We don't think this effort is justified given the small number of users using some plugins, and
the lack of benefits that these plugins and techniques provide according to performance benchmarks. Developer
focus would be better spent on improving other parts of Ceph.

The proposed list of plugins and techniques that we will support in the V release are:

- Jerasure
- - reed_sol_van
- ISA-L
- - reed_sol_van
- - cauchy
- LRC (Although LRC doesn't currently support Fast EC and we wouldn't recommend using it yet, we think
we will be able to use LRC in future to improve support for erasure coded pools in stretched clusters.)

## Telemetry Data

So let's look at some data. How many people are actually using each plugin? Not every Ceph cluster has opted in
to upload usage data to Telemetry, but enough have to give us a good idea about the plugins and techniques that
people are using. Here is a recent snapshot of the clusters using erasure coded pools:

![](images/ec_plugin_telemetry.png)

## Performance Data

My talk at Cephalocon 2024 (https://www.youtube.com/watch?v=aM8sJgDD-x4) discussed why we've made ISA-L the
default plugin for new EC pools. The talk included performance data captured using Ceph's EC benchmarking
tool, and I've included that here. These charts demonstrate how advancements in SIMD instructions have
brought the performance of the reed_sol_van technique to a point where reed_sol_van is almost as good as
or better than other techniques. Note that the ISA-L vandermonde and cauchy lines are overlapping in the encode
graph:

![](images/encode_perf.png)

![](images/decode_perf.png)

As mentioned earlier, the goal of both SHEC and of CLAY is to improve recovery efficiency when an OSD is down.
A recent blog post written by Jake Squelch uses the Ceph Benchmarking Tool (CBT) to compare performance of the
Jerasure and CLAY plugins. His results show that there is a trade-off when using CLAY.
Although CLAY can reduce network bandwidth usage during recovery by around 50%, there is a performance penalty
for client I/O during normal operation, and when an OSD is down and the cluster needs to recover data. Data is being
read in a very inefficient way, particularly when using the default stripe_unit value.
See https://ceph.io/en/news/blog/2025/cbt-performance-benchmarking-part3/ for more detail.

## Pool Migration

What if you're the owner of the single cluster using Jerasure's blaum_roth technique in the telemetry data?
As we end support for the above list of plugins and techniques, we will need a way to move
data from those pools into new pools that use supported plugins. In the Umbrella release
we plan to add such a pool migration feature. This new feature will provide a way to non-disruptively move data
from one pool to another. The migration will run as a background task, similar to backfill and recovery,
with no downtime where data is inaccessible. This will allow you to migrate all the objects from a pool that uses
an unsupported plugin to a new pool that uses a supported plugin and technique, and then upgrade the cluster to the
V release.
See https://github.com/ceph/ceph/pull/65703 for the pool migration design document.

## Conclusion

As we've developed Fast EC, it's become clear that continuing to support such a big list of plugins and techniques
is too much effort for the value that some of the plugins and techniques provide.

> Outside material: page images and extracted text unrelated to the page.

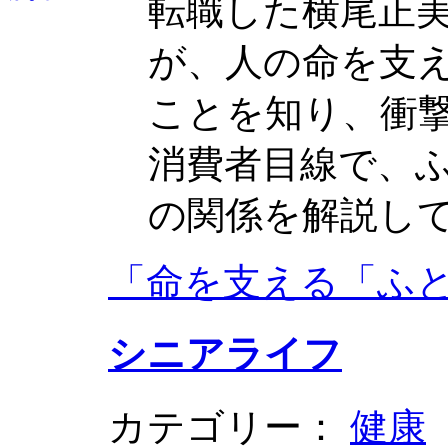
転職した横尾正
が、人の命を支
ことを知り、衝
消費者目線で、
の関係を解説し
「命を支える「ふ
シニアライフ
カテゴリー：
健康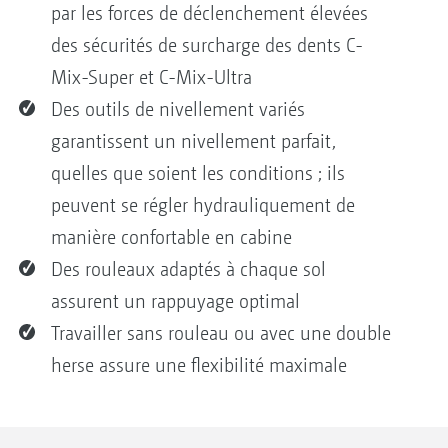
par les forces de déclenchement élevées
des sécurités de surcharge des dents C-
Mix-Super et C-Mix-Ultra
Des outils de nivellement variés
garantissent un nivellement parfait,
quelles que soient les conditions ; ils
peuvent se régler hydrauliquement de
manière confortable en cabine
Des rouleaux adaptés à chaque sol
assurent un rappuyage optimal
Travailler sans rouleau ou avec une double
herse assure une flexibilité maximale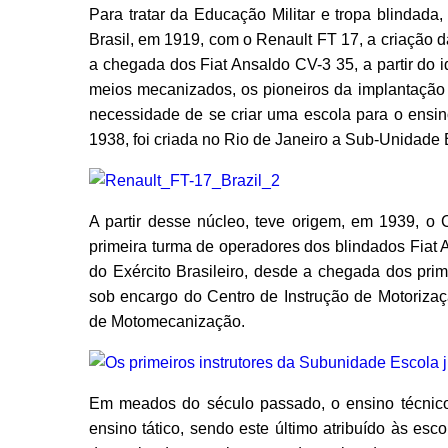
Para tratar da Educação Militar e tropa blindad
Brasil, em 1919, com o Renault FT 17, a criação
a chegada dos Fiat Ansaldo CV-3 35, a partir d
meios mecanizados, os pioneiros da implantação
necessidade de se criar uma escola para o ensin
1938, foi criada no Rio de Janeiro a Sub-Unidad
A partir desse núcleo, teve origem, em 1939, o
primeira turma de operadores dos blindados Fiat 
do Exército Brasileiro, desde a chegada dos prime
sob encargo do Centro de Instrução de Motoriza
de Motomecanização.
Em meados do século passado, o ensino técnico
ensino tático, sendo este último atribuído às esc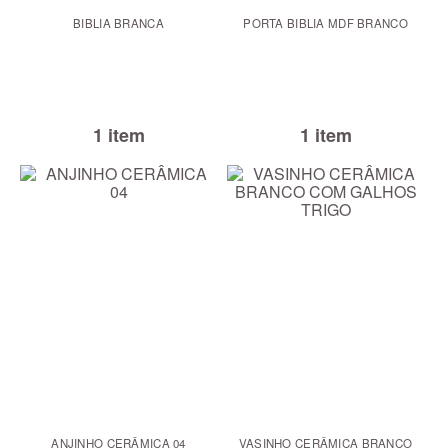
BIBLIA BRANCA
PORTA BIBLIA MDF BRANCO
1 item
1 item
ANJINHO CERÂMICA 04
VASINHO CERÂMICA BRANCO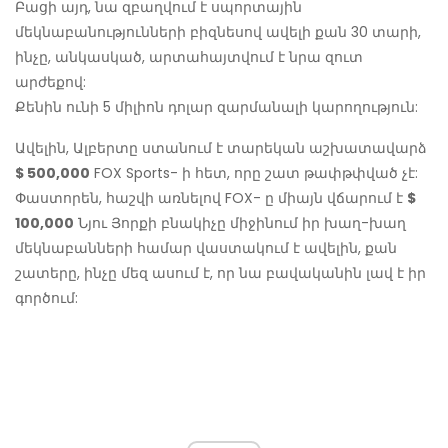
Բացի այդ, նա զբաղվում է սպորտային
մեկնաբանությունների բիզնեսով ավելի քան 30 տարի,
ինչը, անկասկած, արտահայտվում է նրա զուտ
արժեքով:
Քենին ունի 5 միլիոն դոլար զարմանալի կարողություն:
Ավելին, Ալբերտը ստանում է տարեկան աշխատավարձ
$ 500,000
FOX Sports- ի հետ, որը շատ թափթփված չէ:
Փաստորեն, հաշվի առնելով FOX- ը միայն վճարում է
$
100,000
Նյու Յորքի բնակիչը միջինում իր խաղ-խաղ
մեկնաբանների համար վաստակում է ավելին, քան
շատերը, ինչը մեզ ասում է, որ նա բավականին լավ է իր
գործում: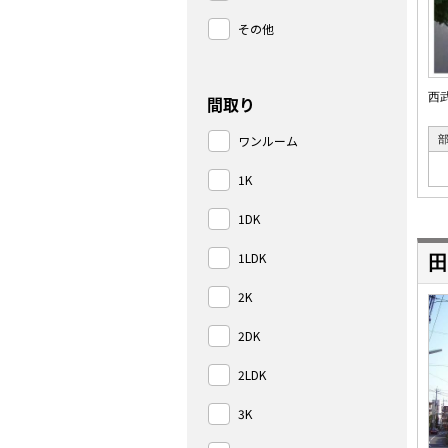
その他
西
間取り
ワンルーム
1K
1DK
1LDK
田
2K
2DK
2LDK
3K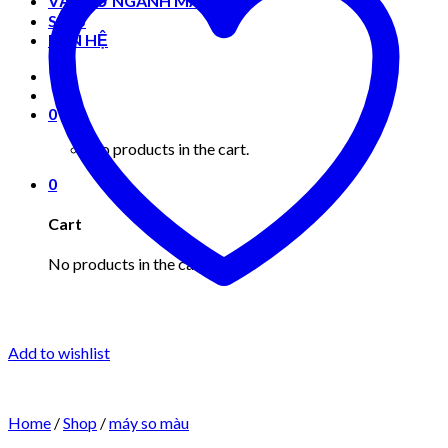
VẬT TƯ NGÀNH MAY MẶC
Shop
LIÊN HỆ
0
No products in the cart.
0
Cart
No products in the cart.
Add to wishlist
Home
/
Shop
/
máy so màu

In the Umbrella release we will deprecate the plugins and techniques not included in the supported list
mentioned above. In the V release we will end support for those plugins and techniques. You will not be
able to upgrade to the V release if your cluster has any pools that use those plugins and techniques.
You will be able to use the new pool migration feature in Umbrella to migrate data from a pool to a new pool
that uses one of the supported plugins and techniques.

Reducing our list of supported plugins and techniques will allow us to focus our development efforts
and continue to improve Fast EC, without the risk of breaking lesser-used plugins.